Columnist: “The day the Queen (or King) Moth-er came to visit”
By Julie Miles
Maybe it started with the movie “Doctor Doolittle?” Sitting spellbound in a darkened theater as a wee thing, I watched as Rex Harrison soared back to England across the moonlit ocean astride a Giant Lunar Moth. Yes, maybe that’s why I suppose moths (not icky, brown common ones) I mean those big velvety nocturnal monsters of color, grace and mod graphic design are the most magical creatures of flight.
Last week, I experienced a visitation of sorts. Coming home, I saw him (or her), a gorgeous five-inch wide yellow and brown moth, serenely resting beside our door. Before thinking I uttered, “Hannah, look.” Now, I always try to think twice before pointing out a helpless insect to a child. Once their presence revealed, a tiny pen and “next of kin” notification form should be placed in front of them – for they are about to be “loved” to death. But this time, an astounding thing happened. My seven-year-old just stared…standing motionless. “It’s beautiful,” she whispered.
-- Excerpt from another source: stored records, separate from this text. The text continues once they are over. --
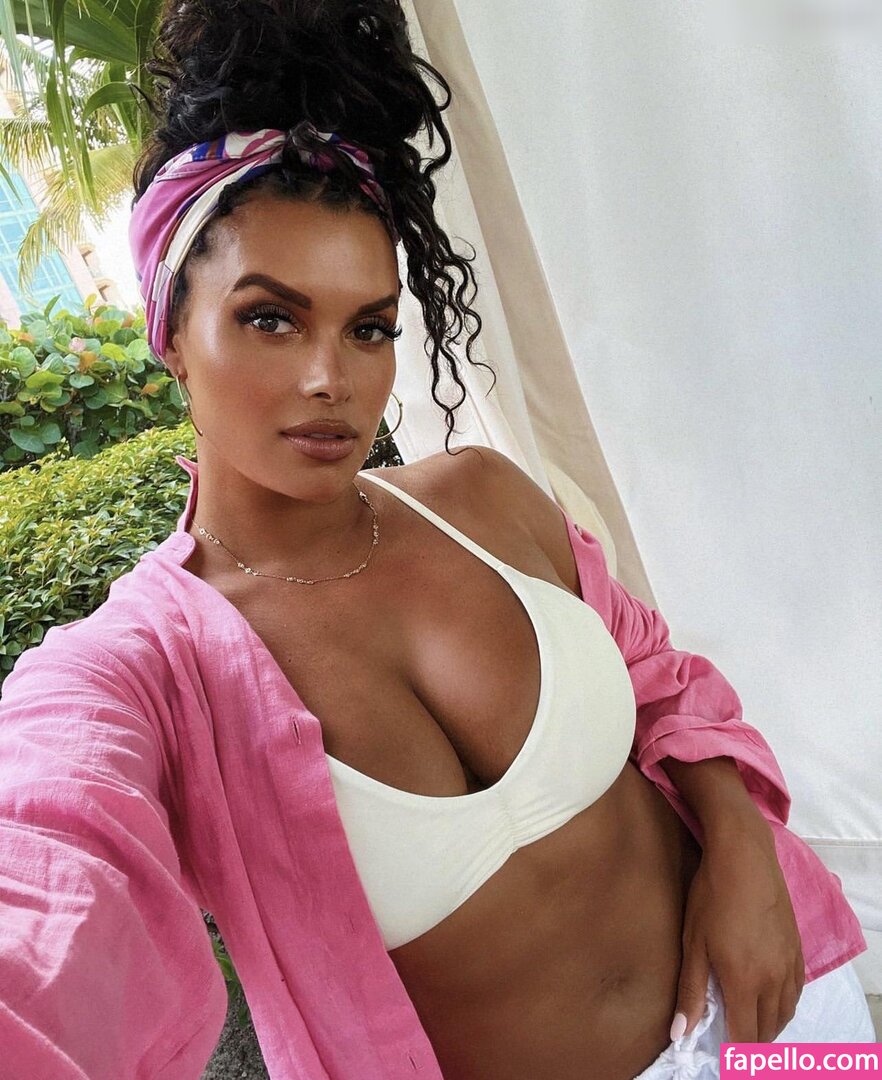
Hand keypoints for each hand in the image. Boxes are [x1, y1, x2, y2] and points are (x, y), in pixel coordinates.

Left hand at [672, 818, 804, 1043]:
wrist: (744, 857)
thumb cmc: (711, 896)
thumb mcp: (693, 942)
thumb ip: (690, 990)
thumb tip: (679, 1034)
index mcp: (744, 981)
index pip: (745, 1036)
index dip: (736, 1054)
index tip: (724, 1057)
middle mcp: (773, 978)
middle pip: (768, 1029)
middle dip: (752, 1043)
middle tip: (733, 1042)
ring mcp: (789, 963)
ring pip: (785, 1013)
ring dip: (769, 1026)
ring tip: (750, 1026)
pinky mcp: (797, 948)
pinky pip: (796, 992)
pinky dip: (784, 1005)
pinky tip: (771, 1000)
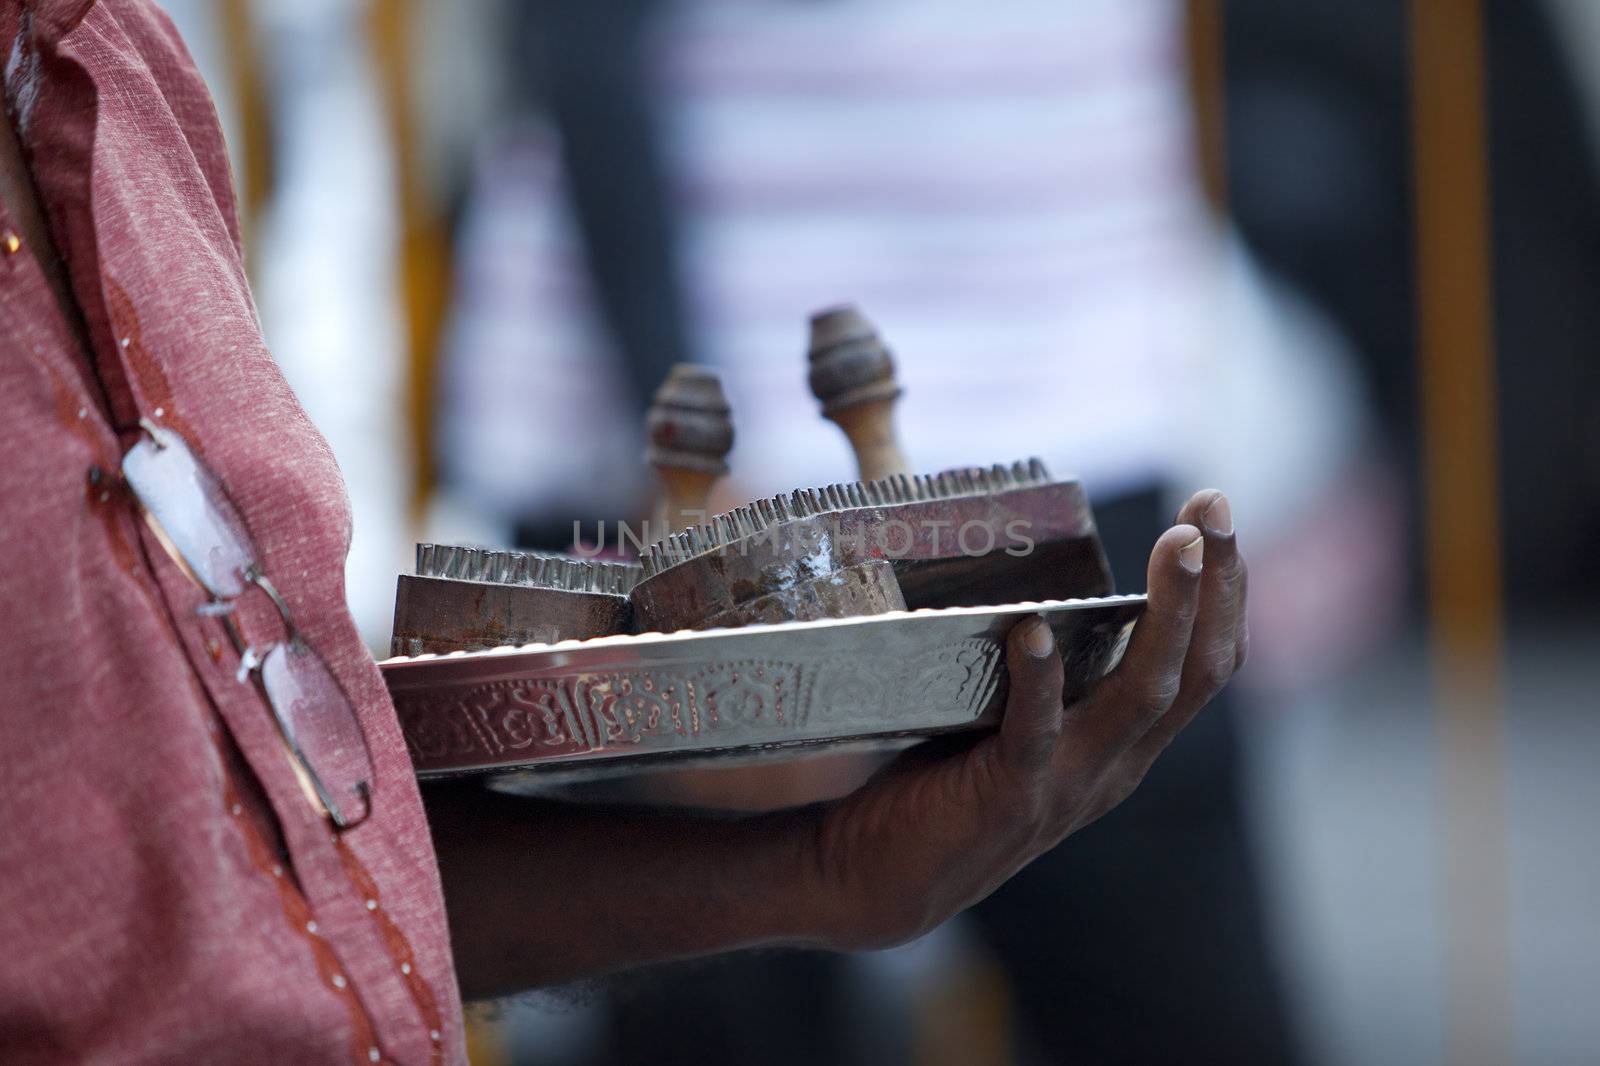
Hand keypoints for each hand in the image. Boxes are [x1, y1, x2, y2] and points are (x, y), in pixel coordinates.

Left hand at [806, 489, 1246, 949]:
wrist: (880, 878)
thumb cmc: (944, 780)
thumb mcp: (1019, 720)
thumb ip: (1044, 667)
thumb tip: (1036, 569)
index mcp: (1123, 745)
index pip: (1203, 667)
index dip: (1223, 594)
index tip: (1215, 516)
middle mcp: (1113, 766)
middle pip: (1195, 672)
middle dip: (1216, 585)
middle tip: (1214, 507)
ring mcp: (1067, 785)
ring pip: (1142, 695)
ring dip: (1166, 617)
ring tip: (1176, 547)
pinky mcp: (1008, 797)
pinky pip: (1034, 735)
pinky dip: (1039, 680)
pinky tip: (1033, 630)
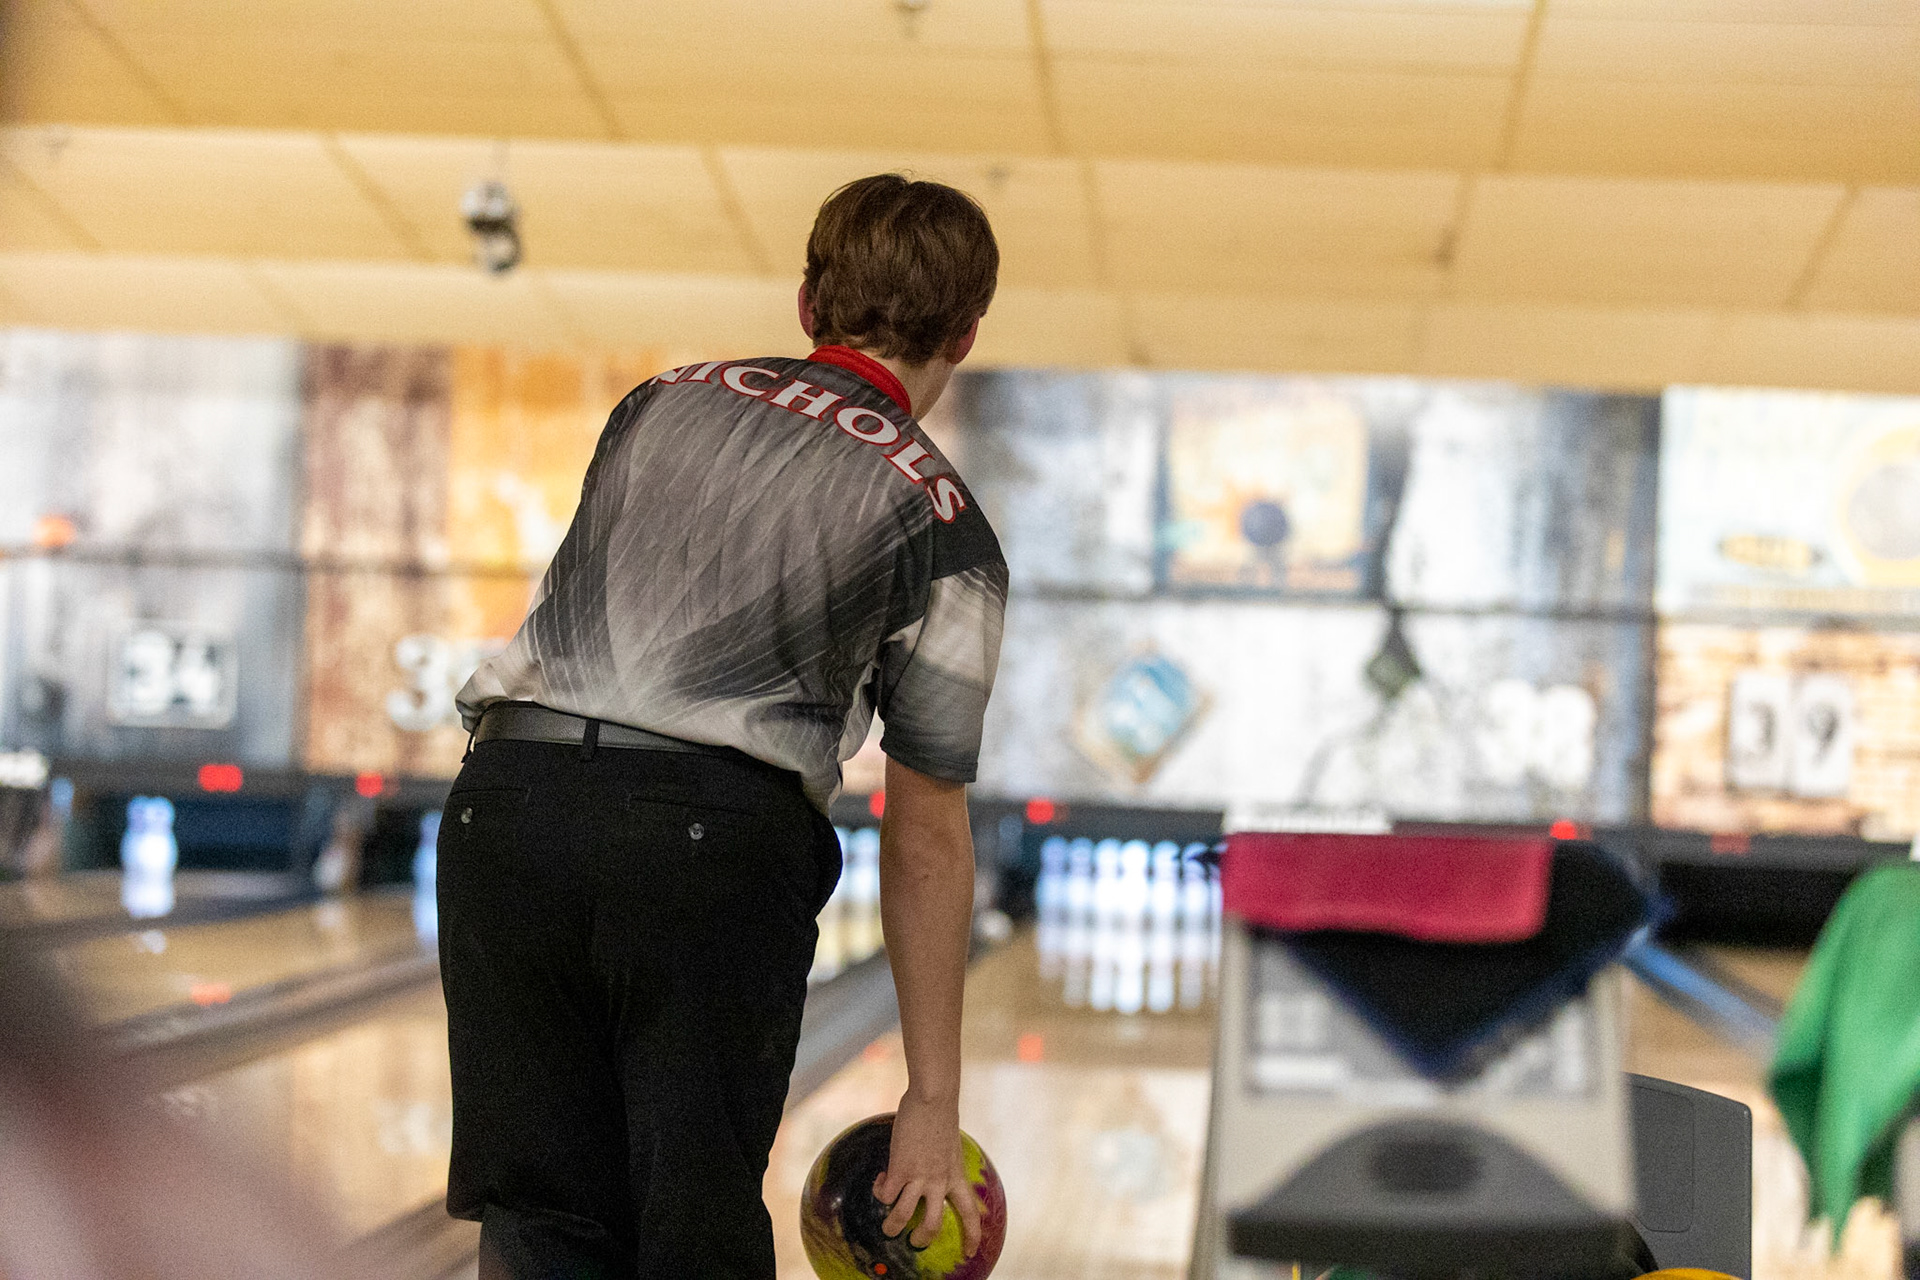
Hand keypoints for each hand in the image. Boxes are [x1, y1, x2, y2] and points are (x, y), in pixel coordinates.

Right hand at [872, 1092, 982, 1256]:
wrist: (933, 1098)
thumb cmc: (940, 1115)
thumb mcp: (950, 1147)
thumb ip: (942, 1164)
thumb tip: (929, 1170)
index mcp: (956, 1176)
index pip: (970, 1213)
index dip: (972, 1236)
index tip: (971, 1252)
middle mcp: (939, 1181)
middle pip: (932, 1225)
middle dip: (921, 1239)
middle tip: (913, 1241)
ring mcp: (919, 1177)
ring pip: (902, 1217)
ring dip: (891, 1226)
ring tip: (887, 1226)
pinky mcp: (899, 1168)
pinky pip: (885, 1195)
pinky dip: (879, 1192)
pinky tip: (879, 1180)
The Bible refers to entertaining angels unawares and I couldn’t help but wonder what manner of mystical being clung to the west siding of our humble abode? Photographing our guest, we compared it to other moths on the Internet. “No, no, no.” Then suddenly, there he (or she) was an Eacles Imerialis; an Imperial Moth. We weren’t entertaining an angel; we hosted ROYALTY!
Hannah looked upon the King (or Queen), “Maybe he is tired. His mother probably made him do a lot of chores. Maybe he’s dead? Maybe he is waiting on a friend? Should we feed him food?”
Food! Was my daughter contemplating this creature as a possible pet? I needed help. Once again, I received a supernatural answer. We stumbled upon a web site delineating the capture, mating, incubating, and housing of Imperial moths. Intrigued to say the least, I emailed our questions. And Moth Maven, Liz Day of Indianapolis, IN enthusiastically responded. Sending Liz our photo, she confirmed that indeed he (or she) was an Imperial. We learned that adults don’t eat. Liz wrote, “No mouthparts. They live off their fat…then die.” (Dreadful for them, but possibly quite good for me.) Let’s see, mute and no food costs, this pet thing could work. Unfortunately, Liz couldn’t identify the sexuality of our new pet with its antennae folded back in our picture. Our fellow must be a shy royal, a dashingly sensitive Prince William type rather than a colorful, randy Prince Harry. Her note ended, “If you’re seeing one, there are others out now that other people might see.”
So consider yourself on notice Madison, look carefully about so you won’t miss your own winged encounter. Whether Imperial moths or angels -- how truly sad to be caught unawares.